▶ [TASK]:
Every line from the one with "Akamoto H. Harada" to the one with "Benarrouch- Gampel J, Riall", including those two, is to be copied exactly; all other lines of the entries below are left out.

[Extracted page text data]
[Start of section]

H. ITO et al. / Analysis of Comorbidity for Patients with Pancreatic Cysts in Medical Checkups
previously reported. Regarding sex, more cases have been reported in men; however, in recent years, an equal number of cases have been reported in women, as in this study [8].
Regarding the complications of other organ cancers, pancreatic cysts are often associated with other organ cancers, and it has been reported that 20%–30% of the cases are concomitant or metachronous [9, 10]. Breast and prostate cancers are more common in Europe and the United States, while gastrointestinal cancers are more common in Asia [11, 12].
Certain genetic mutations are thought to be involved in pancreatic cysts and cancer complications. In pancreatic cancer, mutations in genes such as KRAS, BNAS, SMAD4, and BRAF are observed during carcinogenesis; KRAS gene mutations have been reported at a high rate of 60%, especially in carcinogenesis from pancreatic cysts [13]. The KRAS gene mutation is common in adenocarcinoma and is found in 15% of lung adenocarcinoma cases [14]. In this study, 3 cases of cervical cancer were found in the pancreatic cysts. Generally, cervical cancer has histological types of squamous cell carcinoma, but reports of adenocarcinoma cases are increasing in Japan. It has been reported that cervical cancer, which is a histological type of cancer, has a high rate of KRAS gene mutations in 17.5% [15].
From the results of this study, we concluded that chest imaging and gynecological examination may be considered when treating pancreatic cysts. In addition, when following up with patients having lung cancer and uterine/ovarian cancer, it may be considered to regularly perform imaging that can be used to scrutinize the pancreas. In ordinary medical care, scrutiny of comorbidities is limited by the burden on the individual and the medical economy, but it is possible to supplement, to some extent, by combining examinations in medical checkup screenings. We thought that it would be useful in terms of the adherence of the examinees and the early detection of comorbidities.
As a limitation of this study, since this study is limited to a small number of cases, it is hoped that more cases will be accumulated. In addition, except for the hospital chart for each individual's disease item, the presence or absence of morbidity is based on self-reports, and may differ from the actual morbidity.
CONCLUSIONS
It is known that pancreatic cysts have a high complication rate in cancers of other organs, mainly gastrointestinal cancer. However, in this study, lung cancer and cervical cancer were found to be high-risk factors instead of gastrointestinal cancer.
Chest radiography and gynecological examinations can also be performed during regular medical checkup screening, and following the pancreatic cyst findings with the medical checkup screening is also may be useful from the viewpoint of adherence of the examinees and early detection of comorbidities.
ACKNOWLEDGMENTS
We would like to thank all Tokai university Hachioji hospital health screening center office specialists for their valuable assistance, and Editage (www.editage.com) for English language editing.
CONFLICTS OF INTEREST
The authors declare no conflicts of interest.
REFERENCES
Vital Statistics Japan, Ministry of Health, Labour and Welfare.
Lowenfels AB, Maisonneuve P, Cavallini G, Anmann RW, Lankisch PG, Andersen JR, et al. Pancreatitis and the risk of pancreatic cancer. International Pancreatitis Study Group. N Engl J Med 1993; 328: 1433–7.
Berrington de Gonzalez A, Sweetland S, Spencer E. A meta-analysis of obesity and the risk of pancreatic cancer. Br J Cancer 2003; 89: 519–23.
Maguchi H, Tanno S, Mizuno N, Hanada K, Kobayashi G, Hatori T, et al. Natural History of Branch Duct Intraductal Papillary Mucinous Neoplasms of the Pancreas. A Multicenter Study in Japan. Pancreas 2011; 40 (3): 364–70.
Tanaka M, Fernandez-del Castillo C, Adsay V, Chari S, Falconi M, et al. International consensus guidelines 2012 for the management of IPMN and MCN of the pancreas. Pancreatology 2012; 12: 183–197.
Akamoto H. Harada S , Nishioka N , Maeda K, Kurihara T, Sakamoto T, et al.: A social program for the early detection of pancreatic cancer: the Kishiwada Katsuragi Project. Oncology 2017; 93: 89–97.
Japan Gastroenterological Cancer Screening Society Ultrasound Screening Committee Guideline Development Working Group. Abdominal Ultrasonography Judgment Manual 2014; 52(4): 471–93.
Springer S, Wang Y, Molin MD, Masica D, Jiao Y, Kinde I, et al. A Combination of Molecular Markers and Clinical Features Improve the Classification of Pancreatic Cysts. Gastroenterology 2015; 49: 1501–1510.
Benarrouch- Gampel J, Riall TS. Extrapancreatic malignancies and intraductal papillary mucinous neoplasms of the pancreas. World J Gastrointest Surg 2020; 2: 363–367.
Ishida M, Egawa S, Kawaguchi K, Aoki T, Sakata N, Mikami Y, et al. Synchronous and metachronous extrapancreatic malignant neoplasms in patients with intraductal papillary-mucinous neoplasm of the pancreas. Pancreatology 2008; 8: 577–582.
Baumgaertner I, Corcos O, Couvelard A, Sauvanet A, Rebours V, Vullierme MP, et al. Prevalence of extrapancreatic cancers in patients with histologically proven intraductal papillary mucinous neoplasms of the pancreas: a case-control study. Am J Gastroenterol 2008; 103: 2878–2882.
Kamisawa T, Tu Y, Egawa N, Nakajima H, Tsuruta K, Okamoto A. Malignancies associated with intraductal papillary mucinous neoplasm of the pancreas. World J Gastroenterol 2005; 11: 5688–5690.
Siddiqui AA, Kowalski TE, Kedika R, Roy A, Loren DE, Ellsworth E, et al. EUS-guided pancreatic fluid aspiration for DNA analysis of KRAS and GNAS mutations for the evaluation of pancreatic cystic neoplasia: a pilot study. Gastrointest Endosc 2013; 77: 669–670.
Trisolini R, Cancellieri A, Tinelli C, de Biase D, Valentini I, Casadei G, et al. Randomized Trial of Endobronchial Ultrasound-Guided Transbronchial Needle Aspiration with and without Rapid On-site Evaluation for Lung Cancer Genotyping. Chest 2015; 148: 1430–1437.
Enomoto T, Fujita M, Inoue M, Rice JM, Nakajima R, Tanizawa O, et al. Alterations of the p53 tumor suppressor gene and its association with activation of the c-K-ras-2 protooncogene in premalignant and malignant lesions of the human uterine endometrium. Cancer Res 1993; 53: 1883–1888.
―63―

[End of section]

▶ [WRITTEN RESPONSE]:
Akamoto H. Harada S , Nishioka N , Maeda K, Kurihara T, Sakamoto T, et al.: A social program for the early detection of pancreatic cancer: the Kishiwada Katsuragi Project. Oncology 2017; 93: 89–97.
Japan Gastroenterological Cancer Screening Society Ultrasound Screening Committee Guideline Development Working Group. Abdominal Ultrasonography Judgment Manual 2014; 52(4): 471–93.
Springer S, Wang Y, Molin MD, Masica D, Jiao Y, Kinde I, et al. A Combination of Molecular Markers and Clinical Features Improve the Classification of Pancreatic Cysts. Gastroenterology 2015; 49: 1501–1510.
Benarrouch- Gampel J, Riall TS. Extrapancreatic malignancies and intraductal papillary mucinous neoplasms of the pancreas. World J Gastrointest Surg 2020; 2: 363–367.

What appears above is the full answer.